We are expected to be grateful that Our Governor has magnanimously allowed only elementary schools to open soon, sort of. The fact of the matter is, Gov. Roy Cooper has shifted the goalposts on beleaguered North Carolinians yet again.

According to the very standards the governor set, North Carolina should be open and back to business. Full stop.

But once again we’re not, despite satisfying another gubernatorial requirement for reopening. This is “We’ve flattened the curve” without reopening all over again. This is “Stabilizing trends are good” without even moving to the full Phase 2 all over again.

Remember Cooper’s supposed “metrics” for reopening? He and state health bureaucrat Mandy Cohen refer to them often, as she addresses adults like an after-school muppet drawing yellow lines and carrying on about The Letter W.

Here is a slide from Cooper’s June 24 announcement when he (once again) did not allow full Phase 2 but instead, to give an impression of doing something, forced people to start wearing face masks:

Here is that slide from his Sept. 1 announcement when his great mercy allowed some businesses that were closed to reopen partially while still keeping many others closed; i.e., when he still did not allow a move even into full Phase 2:

‘Where we are today’

Here is where we are now in the governor’s own metrics for reopening.

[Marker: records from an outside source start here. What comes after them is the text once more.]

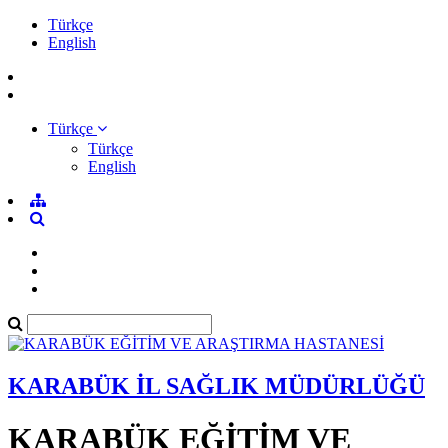
Türkçe
English
Türkçe
Türkçe
English
KARABÜK İL SAĞLIK MÜDÜRLÜĞÜ
KARABÜK EĞİTİM VE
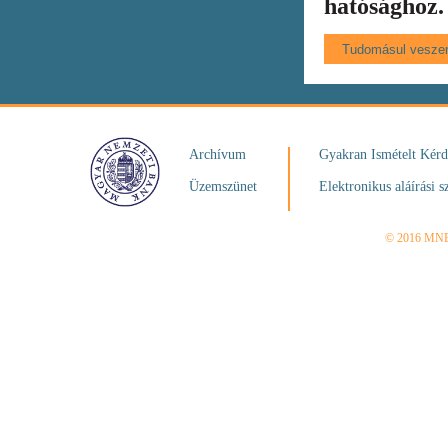
hatósághoz.
Archívum
Gyakran Ismételt Kér
Üzemszünet
Elektronikus aláírási s
© 2016 MN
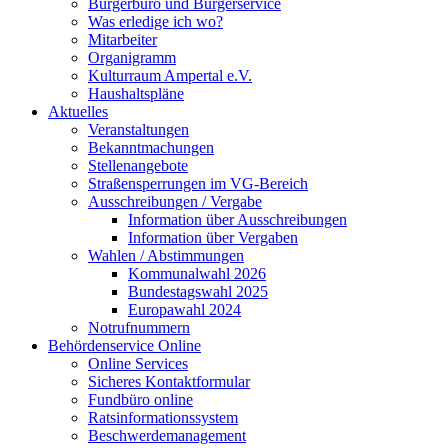
Bürgerbüro und Bürgerservice
Was erledige ich wo?
Mitarbeiter
Organigramm
Kulturraum Ampertal e.V.
Haushaltspläne
Aktuelles
Veranstaltungen
Bekanntmachungen
Stellenangebote
Straßensperrungen im VG-Bereich
Ausschreibungen / Vergabe
Information über Ausschreibungen
Information über Vergaben
Wahlen / Abstimmungen
Kommunalwahl 2026
Bundestagswahl 2025
Europawahl 2024
Notrufnummern
Behördenservice Online
Online Services
Sicheres Kontaktformular
Fundbüro online
Ratsinformationssystem
Beschwerdemanagement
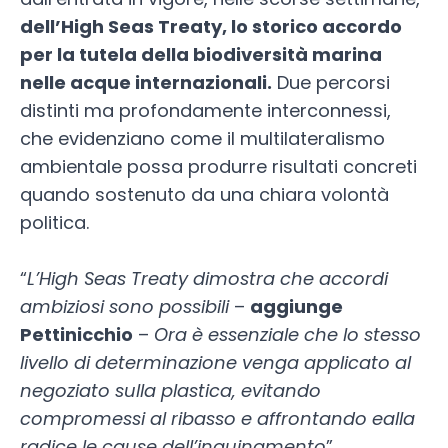
dell’High Seas Treaty, lo storico accordo
per la tutela della biodiversità marina
nelle acque internazionali.
Due percorsi
distinti ma profondamente interconnessi,
che evidenziano come il multilateralismo
ambientale possa produrre risultati concreti
quando sostenuto da una chiara volontà
politica.
“
L’High Seas Treaty dimostra che accordi
ambiziosi sono possibili
–
aggiunge
Pettinicchio
–
Ora è essenziale che lo stesso
livello di determinazione venga applicato al
negoziato sulla plastica, evitando
compromessi al ribasso e affrontando ealla
radice le cause dell’inquinamento
”.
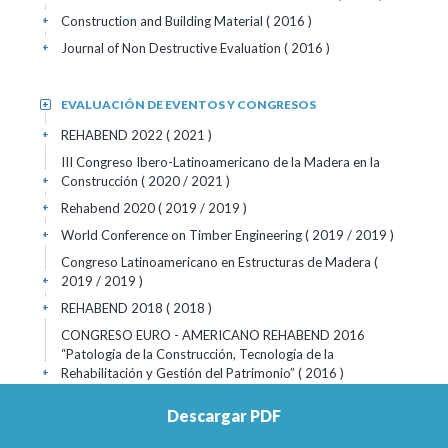
Construction and Building Material
( 2016 )
+
Journal of Non Destructive Evaluation
( 2016 )
+
EVALUACIÓN DE EVENTOS Y CONGRESOS
+
REHABEND 2022
( 2021 )
+
III Congreso Ibero-Latinoamericano de la Madera en la
Construcción
( 2020 / 2021 )
+
Rehabend 2020
( 2019 / 2019 )
+
World Conference on Timber Engineering
( 2019 / 2019 )
+
Congreso Latinoamericano en Estructuras de Madera
(
2019 / 2019 )
+
REHABEND 2018
( 2018 )
+
CONGRESO EURO - AMERICANO REHABEND 2016
“Patología de la Construcción, Tecnología de la
Rehabilitación y Gestión del Patrimonio”
( 2016 )
+
XXXVI Jornadas Sudamericanas de Ingeniería Estructural
(
Descargar PDF
2014 )
+
Rehabend 2024
( 2014 / 2025 )
+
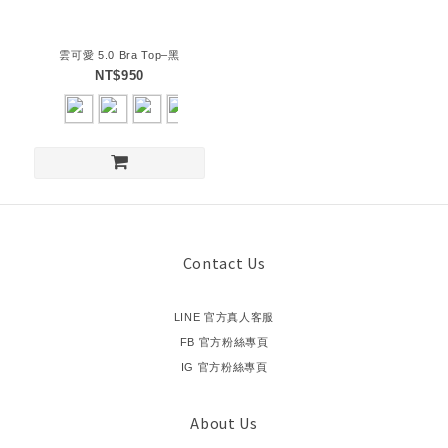
雲可愛 5.0 Bra Top–黑
NT$950
Contact Us
LINE 官方真人客服
FB 官方粉絲專頁
IG 官方粉絲專頁
About Us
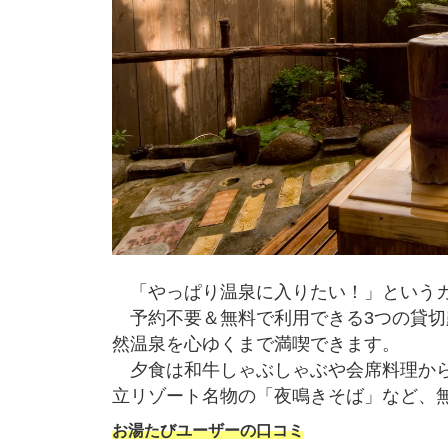
「やっぱり温泉に入りたい！」というカ
予約不要＆無料で利用できる3つの貸切
然温泉を心ゆくまで満喫できます。
夕食は和牛しゃぶしゃぶや会席料理から
立リゾート名物の「夜鳴きそば」など、
お湯たびユーザーの口コミ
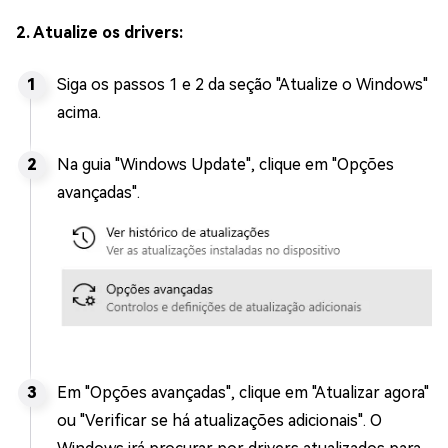
2. Atualize os drivers:
Siga os passos 1 e 2 da seção "Atualize o Windows"
acima.
Na guia "Windows Update", clique em "Opções
avançadas".
Em "Opções avançadas", clique em "Atualizar agora"
ou "Verificar se há atualizações adicionais". O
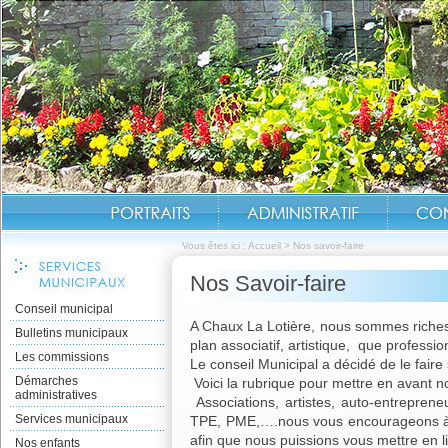
Vous êtes ici :
Accueil
>
Nos savoir-faire
Nos Savoir-faire
Conseil municipal
A Chaux La Lotière, nous sommes riches 
Bulletins municipaux
plan associatif, artistique, que professio
Les commissions
Le conseil Municipal a décidé de le faire 
Démarches
Voici la rubrique pour mettre en avant n
administratives
Associations, artistes, auto-entrepreneu
Services municipaux
TPE, PME,….nous vous encourageons 
afin que nous puissions vous mettre en l
Nos enfants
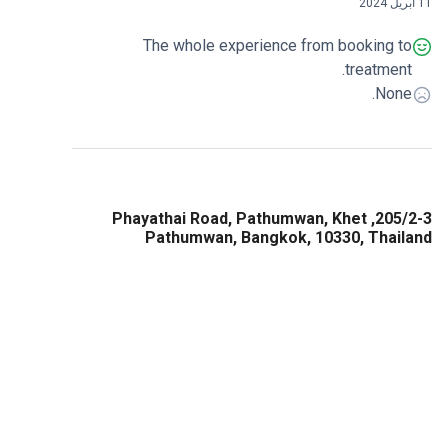
11 أبريل 2024
The whole experience from booking to
treatment.
None.
205/2-3, Phayathai Road, Pathumwan, Khet
Pathumwan, Bangkok, 10330, Thailand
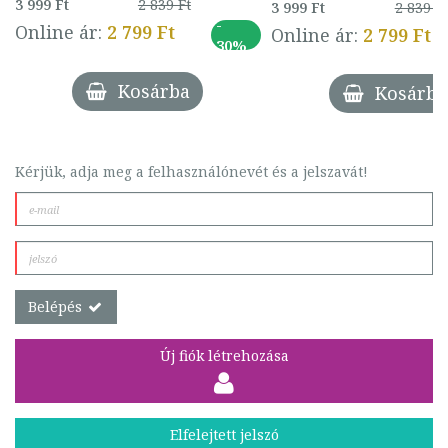
3 999 Ft
2 839 Ft
3 999 Ft
2 839 Ft
-
Online ár:
2 799 Ft
Online ár:
2 799 Ft
30%
Kosárba
Kosárba
Kérjük, adja meg a felhasználónevét és a jelszavát!
Belépés
Új fiók létrehozása
Elfelejtett jelszó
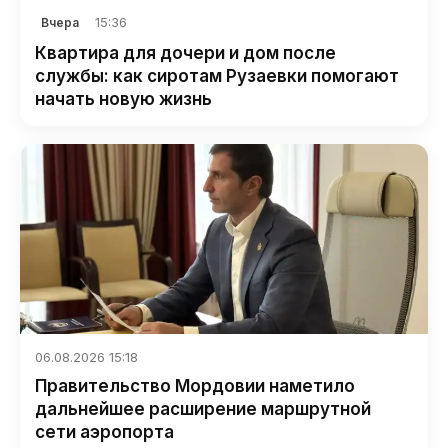
15:36
Вчера
Квартира для дочери и дом после
службы: как сиротам Рузаевки помогают
начать новую жизнь
06.08.2026 15:18
Правительство Мордовии наметило
дальнейшее расширение маршрутной
сети аэропорта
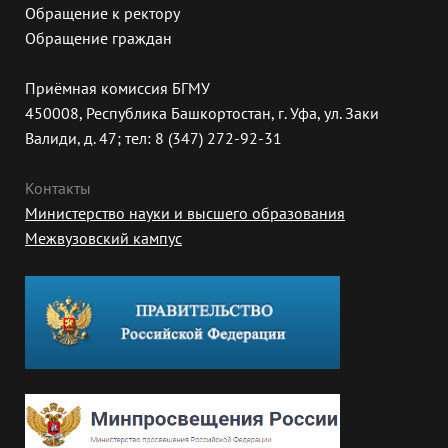
Обращение к ректору
Обращение граждан
Приёмная комиссия БГМУ
450008, Республика Башкортостан, г. Уфа, ул. Заки
Валиди, д. 47; тел: 8 (347) 272-92-31
Контакты
Министерство науки и высшего образования
Межвузовский кампус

Trajectory of COVID-like syndromic cases

This chart is from the Centers for Disease Control and Prevention’s COVID Data Tracker, as of Sept. 20:

That’s a solid, prolonged and increasingly downward trend.

Trajectory of cases

This chart uses data from the state Department of Health and Human Services’ daily COVID-19 reporting, as do the charts that follow.

The prolonged downward trend is unmistakeable.

Trajectory of positive tests as a percentage of total tests

This one also shows a prolonged, solid downward decline for months. But it shows more than that. Cohen and Cooper have also made a big deal out of needing to see the tests returning positive to be at or below 5%. As you can see, the 7-day rolling average (not a single day’s blip, but the cumulative average over seven days) has fallen below 5%.

It’s been below 5% for well over a week — since September 10. As of this morning, the 7-day rolling average sits at 4.6%. That’s the lowest rate it’s been since before April.

The last time it was this low was on March 27. DHHS doesn’t report any test results before March 16. Also, back then relatively few tests were being done. Only 14,179 tests were reported for the full week ending March 27 (4.4% were positive). DHHS reported nearly two and a half times that many tests (33,798) on Sept. 20 alone. For the week ending Sept. 20, 188,710 tests were reported.

Trajectory of hospitalizations

Again, the prolonged downward trend is unmistakeable.

The peak 7-day rolling average of hospitalizations occurred on July 31 at 1,177.6. The single-day peak was 1,236 on July 29.

As a reminder: hospitalizations have been far, far below even the “best-case scenario” given to state lawmakers by the NC Medical Society back in March (click the image for the full size):

Normally, this is when I’d ask if we’re here, why are businesses having to sue to open back up? But I know they can’t even do that any more. It’s too expensive, and the remaining closed and half-closed businesses are just barely holding on.

Why set the standards if you don’t intend to honor them?

Reopening predicated on flattening the curve, stabilizing the trends, or seeing the metrics trending down — nobody forced the governor to set those standards, and he is not bound by them. Nobody can force Cooper to uphold his own standards. But what a horrible way to rule.

Not “govern,” rule. I can’t call it governing. Not after what Cooper’s done.